For this first issue of 2025, I only reviewed two papers:
⭐Understanding and Mitigating Bottlenecks of State Space Models through the Lens of Recency and Over-smoothing
Do NOT Think That Much for 2+3=? On the Overthinking of o1-Like LLMs
⭐: Papers that I particularly recommend reading.
New code repositories (list of all repositories):
No new code repository this week.
While I’m starting to doubt the possibility of SSMs fully replacing Transformers, given the continuous optimization and dominance of Transformer architectures, SSMs still offer valuable innovations that can be integrated into Transformers to enhance their efficiency and performance.
For instance, this paper explores the evolution and challenges of sequence processing architectures, focusing on State Space Models (SSMs) as an alternative to transformers. SSMs have efficient handling of long sequences through convolutional and recurrent modes, leveraging hardware-optimized convolutions for parallel processing and compact hidden states for memory efficiency. They enable long-term memory with simplified state matrices that improve computational efficiency while capturing long-range dependencies. But challenges persist.
Recency Bias: SSMs heavily prioritize nearby context, limiting their ability to model long-range dependencies. This bias persists even with advanced selection mechanisms like Mamba.
Memory Loss for Long Contexts: Mamba struggles with distant content retrieval when context length exceeds its memory capacity.

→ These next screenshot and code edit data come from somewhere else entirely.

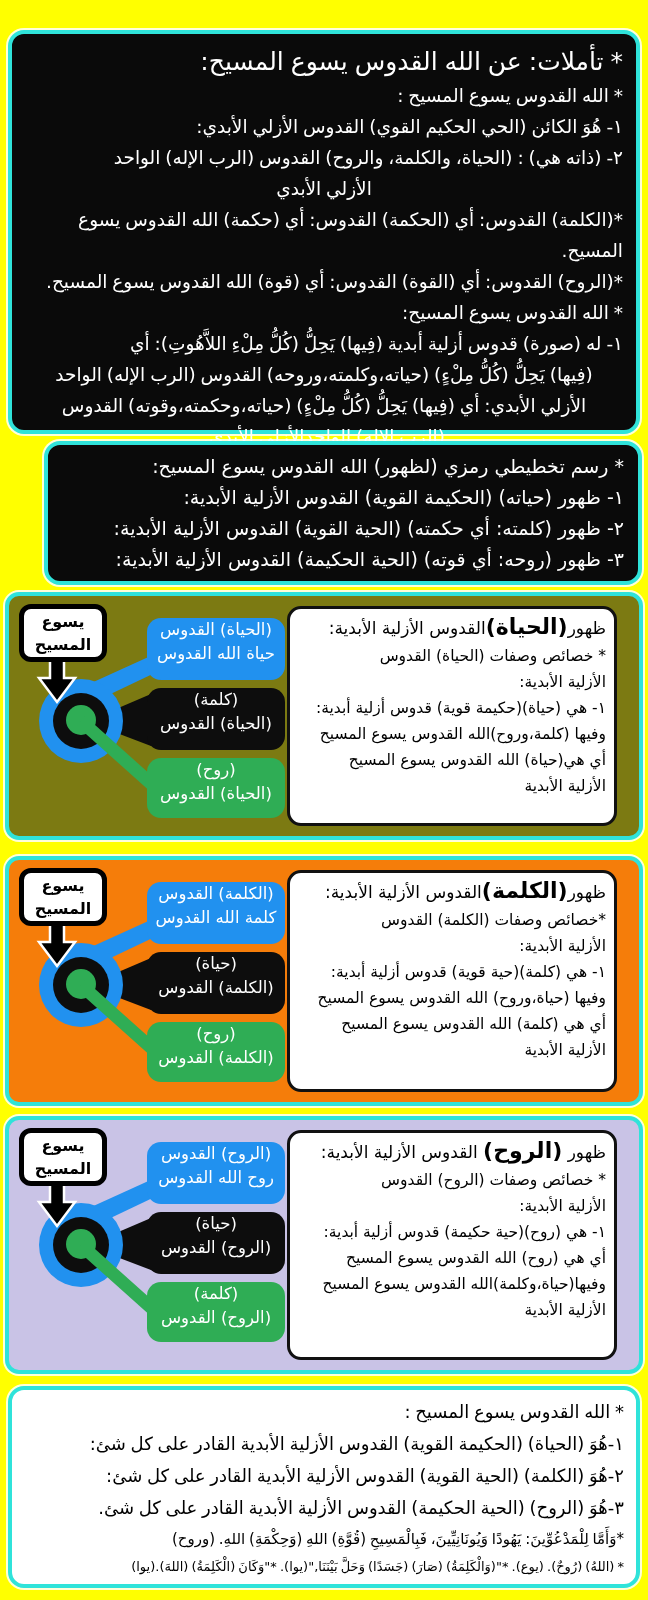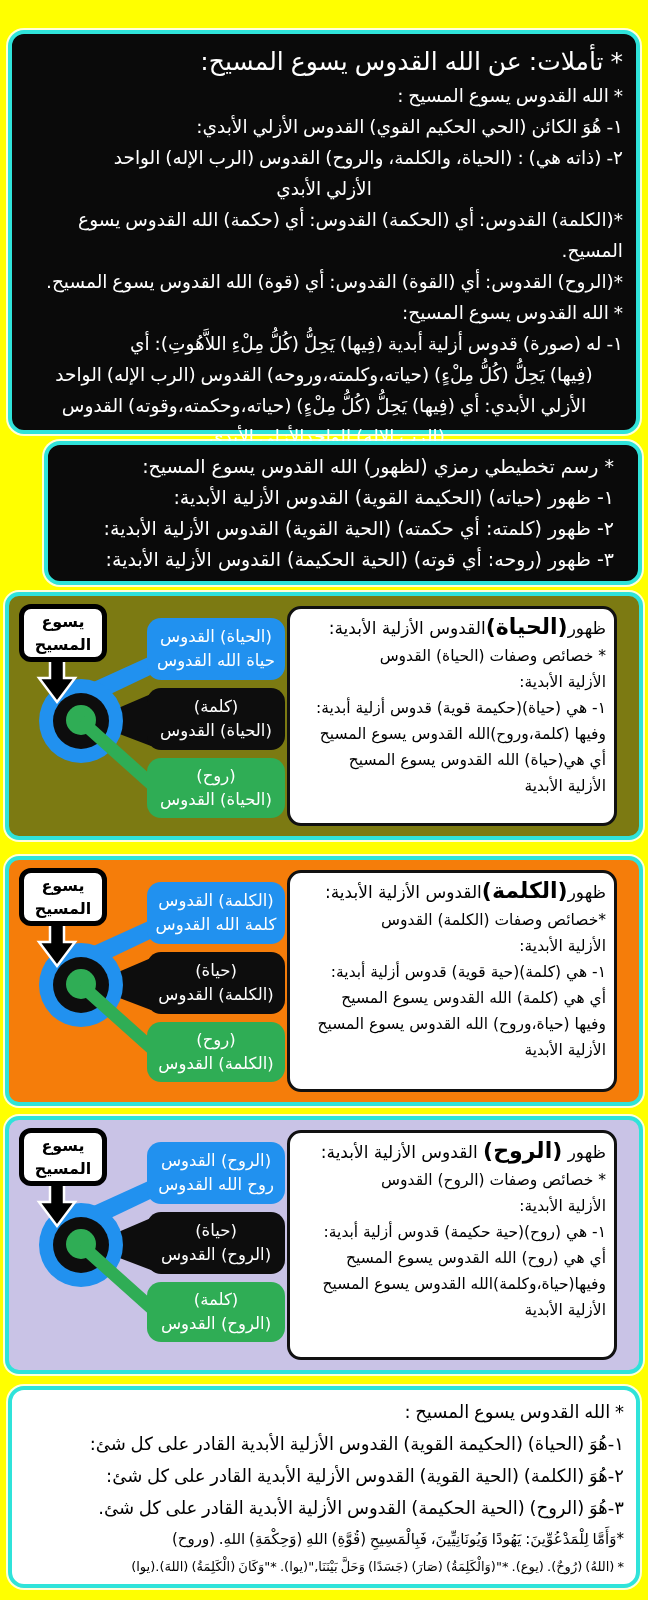--- a/index.html
+++ b/index.html
@@ -12,41 +12,41 @@
   .box{
     position:absolute;box-sizing:border-box;
     border:4px solid #2fe3da;border-radius:16px;
     box-shadow:0 0 0 2px rgba(255,255,255,.85);
   }
   .dark{background:#0a0a0a;color:#ffffff}
   .light{background:#ffffff;color:#000000}
   #box1{left:8px;top:30px;width:632px;height:404px;padding:10px 13px;font-size:18.5px;line-height:31px;text-align:right;word-spacing:-1px}
   #box1 .h1{font-size:25px;line-height:36px}
   .center{text-align:center}
-  #box2{left:44px;top:441px;width:598px;height:144px;padding:6px 24px;font-size:19px;line-height:31px;text-align:right}
+  #box2{left:44px;top:441px;width:598px;height:144px;padding:6px 14px;font-size:19px;line-height:31px;text-align:right}
   
   .sec{
     position:absolute;left:5px;width:638px;box-sizing:border-box;
     border:4px solid #2fe3da;border-radius:14px;
     box-shadow:0 0 0 2px rgba(255,255,255,.85);
   }
   #sec0{top:592px;height:248px;background:#7c7a12}
   #sec1{top:856px;height:250px;background:#f57d0a}
   #sec2{top:1116px;height:258px;background:#c9c3e6}
   .deco{position:absolute;left:0;top:0}
   .bubble{
     position:absolute;left:10px;top:8px;width:88px;height:58px;box-sizing:border-box;
     background:#ffffff;border:5px solid #000;border-radius:12px;
     color:#000;font-size:16px;line-height:23px;font-weight:700;text-align:center;
     display:flex;flex-direction:column;justify-content:center;
   }
   .lbl{
     position:absolute;left:138px;width:138px;box-sizing:border-box;
     color:#ffffff;text-align:center;border-radius:14px;
-    display:flex;flex-direction:column;justify-content:center;
+    display:flex;flex-direction:column;
     font-size:16.5px;line-height:24px;
   }
   .lbl.blue{top:22px;height:62px;background:#2191ef}
   .lbl.black{top:92px;height:62px;background:#0d0d0d}
   .lbl.green{top:162px;height:60px;background:#2fad55}
   .panel{
     position:absolute;right:22px;top:10px;bottom:10px;width:330px;box-sizing:border-box;
     background:#ffffff;border:3px solid #111;border-radius:14px;
     padding:3px 8px;color:#000;font-size:15.5px;line-height:26px;text-align:right;
     overflow:hidden;
@@ -143,22 +143,22 @@
   </div>
   <div class="lbl green">
     <span>(روح)</span>
     <span>(الكلمة) القدوس</span>
   </div>
   <div class="panel">
     <div class="title"><span>ظهور</span><b>(الكلمة)</b><span>القدوس الأزلية الأبدية:</span></div>
     <div>*خصائص وصفات (الكلمة) القدوس</div>
     <div>الأزلية الأبدية:</div>
     <div>١- هي (كلمة)(حية قوية) قدوس أزلية أبدية:</div>
+    <div>وفيها (حياة،وروح) الله القدوس يسوع المسيح</div>
     <div>أي هي (كلمة) الله القدوس يسوع المسيح</div>
-    <div>وفيها (حياة،وروح) الله القدوس يسوع المسيح</div>
     <div>الأزلية الأبدية</div>
   </div>
 </section>
 
 <section class="sec" id="sec2">
   <svg class="deco" width="280" height="250" viewBox="0 0 280 250">
     <polygon points="89,104 80,88 146,58 152,74" fill="#2191ef"></polygon>
     <polygon points="100,116 142,98 142,150 100,134" fill="#0d0d0d"></polygon>
     <circle cx="72" cy="125" r="42" fill="#2191ef"></circle>
     <circle cx="72" cy="125" r="28" fill="#0d0d0d"></circle>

Robustness Issues: SSMs are vulnerable to adversarial attacks on local tokens due to their recency bias.
Over-smoothing in Deep Architectures: As SSM depth increases, token representations become uniform, reducing distinguishability and performance.
To address these issues, the paper introduces a polarization technique, which dedicates two channels in SSM state transition matrices:
An all-one channel preserves historical information, preventing forgetting.
A zero channel slows smoothing, avoiding excessive fusion of past information.
Experiments show that polarization mitigates recency bias, improves recall accuracy, and enhances performance in deeper architectures by alleviating over-smoothing. These findings suggest a unified framework for addressing the fundamental trade-off between recency and long-range dependency modeling in SSMs.
The authors plan to release their code here (not yet available):
GitHub: VITA-Group/SSM-Bottleneck
Do NOT Think That Much for 2+3=? On the Overthinking of o1-Like LLMs
This is one more interesting paper about the token budget allocated to LLMs for “reasoning”.
This study explores the inefficiency of state-of-the-art AI reasoning models like OpenAI’s o1, which adopt a long chain-of-thought (CoT) approach during inference to handle complex reasoning tasks. While this “scaling test-time compute” approach improves accuracy, it reveals significant “overthinking” issues. These models often overallocate computational resources to simple problems or questions with evident answers, generating redundant solutions that contribute minimally to accuracy. For instance, o1-like models consumed 1,953% more tokens than conventional models for a basic arithmetic question.
The findings highlight that overthinking in o1-like models leads to inefficiencies, lacks diversity in reasoning strategies, and occurs more frequently with simpler problems. The complexity of computation is mismatched with the problem’s requirements.
The study proposes two new efficiency metrics to address these inefficiencies and assess models from both outcome and process perspectives. A self-training paradigm was also developed to streamline responses by removing redundant solutions while preserving essential reasoning. Experiments demonstrated the effectiveness of this approach, achieving significant reductions in token output (e.g., a 48.6% decrease on the MATH500 test set) without degrading accuracy.